Ashok Kumar, theIPOguru, is a man of few words. So, when he speaks, investors and particularly those chasing the IPO Rainbow with
the proverbial 'pot of gold' at the end of it, listen carefully.
Increased volatility and uncertainty have made defensive pharma stocks a must in one’s portfolio. The increase in these stock prices in the last quarter was primarily led by better than expected results posted by the companies in this space. Strong domestic demand coupled with increasing preference for generics worldwide helped the companies deliver improved results.
Overall, Contract manufacturing is expected to gain momentum going forward and emerging markets as well as the US would be a key growth driver. Going forward, with the improvement in economic conditions in the US, most companies are likely to witness good growth in their US business. The performance of MNC pharma companies which was hampered in FY09 due to trade issues, sale of non-core assets and rising input costs also reflected decent growth over the last two quarters.
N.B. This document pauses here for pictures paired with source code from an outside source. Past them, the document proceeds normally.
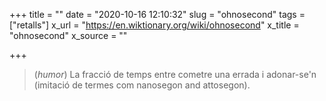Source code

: +++
title = ""
date = "2020-10-16 12:10:32"
slug = "ohnosecond"
tags = ["retalls"]
x_url = "https://en.wiktionary.org/wiki/ohnosecond"
x_title = "ohnosecond"
x_source = ""

+++

> (*humor*) La fracció de temps entre cometre una errada i adonar-se'n (imitació de termes com nanosegon and attosegon).
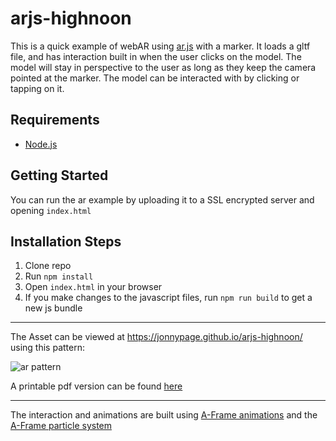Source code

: # arjs-highnoon

This is a quick example of webAR using [ar.js](https://ar-js-org.github.io/AR.js/) with a marker. It loads a gltf file, and has interaction built in when the user clicks on the model. The model will stay in perspective to the user as long as they keep the camera pointed at the marker. The model can be interacted with by clicking or tapping on it.

## Requirements

- [Node.js](http://nodejs.org/)

## Getting Started

You can run the ar example by uploading it to a SSL encrypted server and opening `index.html`

## Installation Steps

1. Clone repo
2. Run `npm install`
3. Open `index.html` in your browser
4. If you make changes to the javascript files, run `npm run build` to get a new js bundle

---

The Asset can be viewed at https://jonnypage.github.io/arjs-highnoon/ using this pattern:

![ar pattern](https://jonnypage.github.io/arjs-highnoon/src/patterns/pattern-01.png)

A printable pdf version can be found [here](https://github.com/jonnypage/arjs-highnoon/blob/main/src/patterns/pattern-01-printable.pdf)

---

The interaction and animations are built using [A-Frame animations](https://github.com/aframevr/aframe) and the [A-Frame particle system](https://github.com/IdeaSpaceVR/aframe-particle-system-component)
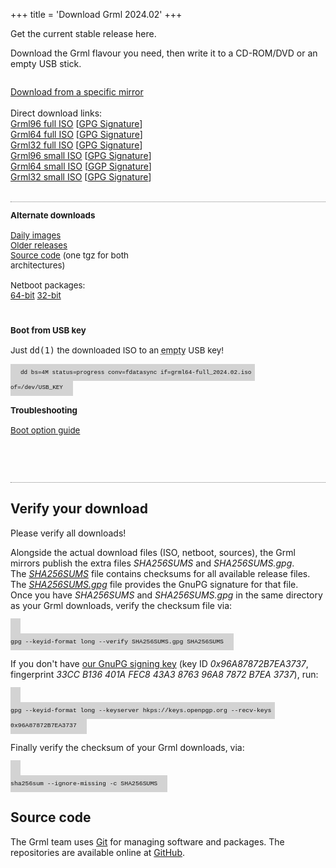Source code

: +++
title = 'Download Grml 2024.02'
+++

<style>
#contentbox {
    padding-left: 20px;
    padding-right: 20px;
}
.download_panel {
    float: left;
    width: 288px;
    margin-bottom: 2em;
    margin-top: 1em;
    font-size: 10pt;
}
.download_panel>div {
    margin-right: 20px;
}
#download_panel4 {
    width: auto;
}
.largebutton {
    width: 100%;
    background: #FFDA62;
    height: 90px;
    border: 1px solid gray;
    -moz-border-radius:3px;
    -webkit-border-radius:3px;
    -o-border-radius:3px;
    border-radius:3px;
    margin-bottom: 0.5em;
    font-size: 15pt;
    font-weight: bold;
    display: block;
    text-align: center;
    color: black;
    text-decoration: none;
}
.largebutton:hover {
    background: #FFA862;
}
.download_relinfo {
    font-size: 10pt;
    margin-top: 0.8em;
    }
.download_group {
    border-bottom: 1px dotted gray;
    overflow: auto;
}
.hide {
    display: none;
}
.keyboard {
    background-color: lightgrey;
    color: #111;
    font-family: "Ubuntu Mono", Consolas, Monaco, Courier, monospace;
    font-size: 70%;
    line-height: 1.5rem;
    padding: .5rem 1rem;
    text-align: left;
    text-shadow: none;
}

</style>

<p>Get the current stable release here.<br />

<!--
<a href="prerelease/">Looking for the current pre-release version instead?</a></p>
-->

<p>Download the Grml flavour you need, then write it to a CD-ROM/DVD or an empty USB stick.</p>

<div class="download_group" id="download_group1_noscript">
  <div id="download_panel1_noscript">
    <p>
      <a href="/download/mirrors/">Download from a specific mirror</a><br/>
      <br/>
      Direct download links:<br/>
      <a href="https://download.grml.org/grml96-full_2024.02.iso">Grml96 full ISO</a> [<a href="https://download.grml.org/grml96-full_2024.02.iso.asc">GPG Signature</a>]<br/>
      <a href="https://download.grml.org/grml64-full_2024.02.iso">Grml64 full ISO</a> [<a href="https://download.grml.org/grml64-full_2024.02.iso.asc">GPG Signature</a>]<br/>
      <a href="https://download.grml.org/grml32-full_2024.02.iso">Grml32 full ISO</a> [<a href="https://download.grml.org/grml32-full_2024.02.iso.asc">GPG Signature</a>]<br/>
      <a href="https://download.grml.org/grml96-small_2024.02.iso">Grml96 small ISO</a> [<a href="https://download.grml.org/grml96-small_2024.02.iso.asc">GPG Signature</a>]<br/>
      <a href="https://download.grml.org/grml64-small_2024.02.iso">Grml64 small ISO</a> [<a href="https://download.grml.org/grml64-small_2024.02.iso.asc">GGP Signature</a>]<br/>
      <a href="https://download.grml.org/grml32-small_2024.02.iso">Grml32 small ISO</a> [<a href="https://download.grml.org/grml32-small_2024.02.iso.asc">GPG Signature</a>]<br/>
      <br/>
    </p>
  </div>
</div>

<div class="download_group" id="download_group1" style="display:none;">
<form id="download_form" onsubmit="return false;">
<input type="hidden" name="version" value="2024.02"/>
<div class="download_panel" id="download_panel1">
<div>

<h2>Options</h2>

<select name="flavour" id="download_flavour" style="width:100%;">
<option value="full" selected="selected">grml-full (~900MB)</option>
<option value="small">grml-small (~500MB)</option>
</select>
<br /><br />
<select name="arch" id="download_arch" style="width:100%;">
<option value="amd64" selected="selected">64-bit PC (amd64)</option>
<option value="i386">32-bit PC (i686+)</option>
<option value="96">One for both (~1.8GB)</option>
</select>
<br />
<br />
<br />
<br />
<br />

<div style="font-size: 14pt;">
  <p><a href="/changelogs/README-grml-2024.02/">Release Notes</a></p>
</div>

</div>
</form>
</div>

<div class="download_panel" id="download_panel2">
<div>
  <div>
    <a id="download_link_mirror" class="largebutton">Download Now</a><br />
    <a id="download_link_signature">Get GPG Signature</a><br />
    <a href="/download/mirrors/">Download from a specific mirror</a><br/>
  </div>
</div>
</div>

<script>
function update_arch() {
    var flavour = document.getElementById('download_flavour').value;
    if (flavour == 'small') document.getElementById('download_arch').innerHTML = '<option value="amd64">64-bit PC (amd64)</option><option value="i386">32-bit PC (i686+)</option><option value="96">One for both (~940MB)</option>';
    if (flavour == 'full') document.getElementById('download_arch').innerHTML = '<option value="amd64">64-bit PC (amd64)</option><option value="i386">32-bit PC (i686+)</option><option value="96">One for both (~1.8GB)</option>';
    update_links();
}

function update_links() {
    var current_version = "2024.02";
    var product = 'grml';
    var arch = document.getElementById('download_arch').value;
    var flavour = document.getElementById('download_flavour').value;
    if (arch == 'amd64') product = 'grml64';
    if (arch == 'i386') product = 'grml32';
    if (arch == '96') product = 'grml96';
    var iso = product + '-' + flavour + '_' + current_version + '.iso';
    var mirror_url = "https://download.grml.org/";
    document.getElementById('download_link_mirror').href = mirror_url + iso;
    document.getElementById('download_link_mirror').innerHTML = '<br />Download Now<div class="download_relinfo">' + product + '-' + flavour + ' ' + current_version + '</div>';
    document.getElementById('download_link_signature').href = mirror_url + iso + '.asc';
}

// hook update function
document.getElementById('download_flavour').onchange = update_arch;
document.getElementById('download_arch').onchange = update_links;
// force initial link href set
update_links();
document.getElementById('download_group1').style.display = '';
document.getElementById('download_group1_noscript').style.display = 'none';
</script>
</div>

<div class="download_group" id="download_group2">

<div class="download_panel" id="download_panel3">
<div>
  <b>Alternate downloads</b><br /><br />
  <a href="https://daily.grml.org/">Daily images</a><br />
  <a href="https://download.grml.org/">Older releases</a><br />
  <a href="https://download.grml.org/grml_sources-2024.02.tar.gz">Source code</a> (one tgz for both architectures)<br />
  <br/>
  Netboot packages:<br/>
  <a href="https://download.grml.org/grml_netboot_package_grml64-full_2024.02.tar">64-bit</a>
  <a href="https://download.grml.org/grml_netboot_package_grml32-full_2024.02.tar">32-bit</a>
</div>
</div>

<div class="download_panel" id="download_panel4">
<div>
  <b>Boot from USB key</b><br />
  <br />
  Just <kbd>dd(1)</kbd> the downloaded ISO to an <abbr title="Any existing data will be overwritten by the dd command!">empty</abbr> USB key!<br /><br />
  <code class="keyboard">dd bs=4M status=progress conv=fdatasync if=grml64-full_2024.02.iso of=/dev/USB_KEY</code>
  <br /><br />
  <b>Troubleshooting</b><br /><br />
  <a href="https://git.grml.org/f/grml-live/templates/GRML/grml-cheatcodes.txt">Boot option guide</a>
  <br />
  <br />
  <br />
  <br />
</div>
</div>

</div>

<h2>Verify your download</h2>

<p>Please verify all downloads!</p>

<p>Alongside the actual download files (ISO, netboot, sources), the Grml mirrors publish the extra files <em>SHA256SUMS</em> and <em>SHA256SUMS.gpg</em>.<br />
The <em><a href="https://download.grml.org/SHA256SUMS">SHA256SUMS</a></em> file contains checksums for all available release files.<br />
The <em><a href="https://download.grml.org/SHA256SUMS.gpg">SHA256SUMS.gpg</a></em> file provides the GnuPG signature for that file.<br />
Once you have <em>SHA256SUMS</em> and <em>SHA256SUMS.gpg</em> in the same directory as your Grml downloads, verify the checksum file via:</p>

<code class="keyboard">
gpg --keyid-format long --verify SHA256SUMS.gpg SHA256SUMS
</code>

<p>If you don't have <a href="/download/gnupg-michael-prokop.txt">our GnuPG signing key</a>
(key ID <em>0x96A87872B7EA3737</em>, fingerprint <em>33CC B136 401A FEC8 43A3  8763 96A8 7872 B7EA 3737</em>), run:</p>

<code class="keyboard">
gpg --keyid-format long --keyserver hkps://keys.openpgp.org --recv-keys 0x96A87872B7EA3737
</code>

<p>Finally verify the checksum of your Grml downloads, via:</p>

<code class="keyboard">
sha256sum --ignore-missing -c SHA256SUMS
</code>

<h2>Source code</h2>

<p>The Grml team uses <a href="https://git-scm.com/">Git</a> for managing software and packages.
The repositories are available online at <a href="https://github.com/grml/">GitHub</a>.</p>
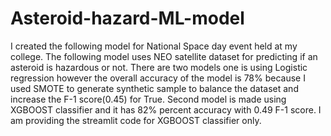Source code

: # Asteroid-hazard-ML-model
I created the following model for National Space day event held at my college.
The following model uses NEO satellite dataset for predicting if an asteroid is hazardous or not.
There are two models one is using Logistic regression however the overall accuracy of the model is 78% because I used SMOTE to generate synthetic sample to balance the dataset and increase the F-1 score(0.45) for True.
Second model is made using XGBOOST classifier and it has 82% percent accuracy with 0.49 F-1 score.
I am providing the streamlit code for XGBOOST classifier only.
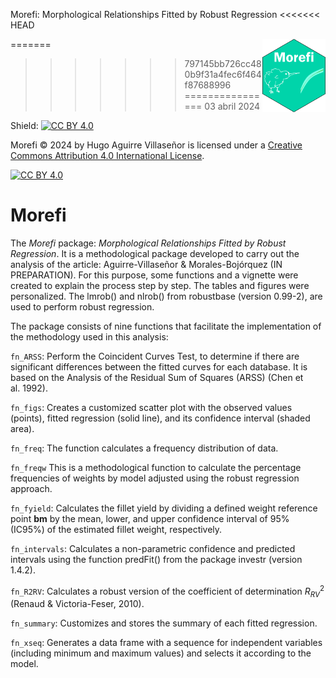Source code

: Morefi: Morphological Relationships Fitted by Robust Regression
<<<<<<< HEAD

=======
<img src='images/Morefi.png' align='right' height='20%' width='20%'/>
>>>>>>> 797145bb726cc480b9f31a4fec6f464f87688996
================
03 abril 2024

<!-- README.md is generated from README.Rmd. Please edit that file -->

Shield: [![CC BY
4.0](https://img.shields.io/badge/License-CC%20BY%204.0-lightgrey.svg)](http://creativecommons.org/licenses/by/4.0/)

Morefi © 2024 by Hugo Aguirre Villaseñor is licensed under a [Creative
Commons Attribution 4.0 International
License](http://creativecommons.org/licenses/by/4.0/).

[![CC BY
4.0](https://i.creativecommons.org/l/by/4.0/88x31.png)](http://creativecommons.org/licenses/by/4.0/)

# Morefi

The *Morefi* package: *Morphological Relationships Fitted by Robust
Regression*. It is a methodological package developed to carry out the
analysis of the article: Aguirre-Villaseñor & Morales-Bojórquez (IN
PREPARATION). For this purpose, some functions and a vignette were
created to explain the process step by step. The tables and figures were
personalized. The lmrob() and nlrob() from robustbase (version 0.99-2),
are used to perform robust regression.

The package consists of nine functions that facilitate the
implementation of the methodology used in this analysis:

`fn_ARSS`: Perform the Coincident Curves Test, to determine if there are
significant differences between the fitted curves for each database. It
is based on the Analysis of the Residual Sum of Squares (ARSS) (Chen et
al. 1992).

`fn_figs`: Creates a customized scatter plot with the observed values
(points), fitted regression (solid line), and its confidence interval
(shaded area).

`fn_freq`: The function calculates a frequency distribution of data.

`fn_freqw` This is a methodological function to calculate the percentage
frequencies of weights by model adjusted using the robust regression
approach.

`fn_fyield`: Calculates the fillet yield by dividing a defined weight
reference point **bm** by the mean, lower, and upper confidence interval
of 95% (IC95%) of the estimated fillet weight, respectively.

`fn_intervals`: Calculates a non-parametric confidence and predicted
intervals using the function predFit() from the package investr (version
1.4.2).

`fn_R2RV`: Calculates a robust version of the coefficient of
determination $R^{2}_{RV}$ (Renaud & Victoria-Feser, 2010).

`fn_summary`: Customizes and stores the summary of each fitted
regression.

`fn_xseq`: Generates a data frame with a sequence for independent
variables (including minimum and maximum values) and selects it
according to the model.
Notably, the pharma sector funds have registered good growth numbers by outperforming most sector funds and benchmarks. Franklin and Reliance Pharma Funds have been the major out-performers.
The small size of Franklin Pharma Fund’s Assets under Management (as per latest data available on 31st March, 2009), makes it vulnerable to redemption pressures and despite good returns, appears to be uninspiring. Same holds true as regards the Assets under Management for SBI and the UTI schemes.
While the Reliance Pharma Fund’s holding primarily comprises Indian companies and those focused on the CRAMS segment, it has very limited exposure to MNC’s from this space. While those with higher risk appetite may consider fresh investment in this scheme, informed investors may be better off buying at regular intervals in select Pharma MNC companies to provide the required stability in these volatile market conditions.
Tata Life Sciences & Technology Fund, although not a strict comparable, has been an outperformer. Its primary exposure is in the IT segment followed by Pharmaceuticals. It has held on to Aventis, Cadila Healthcare and GSK Pharma. However, as on 31/10/2009, its AUM remains relatively small, enhancing the risk profile of this scheme.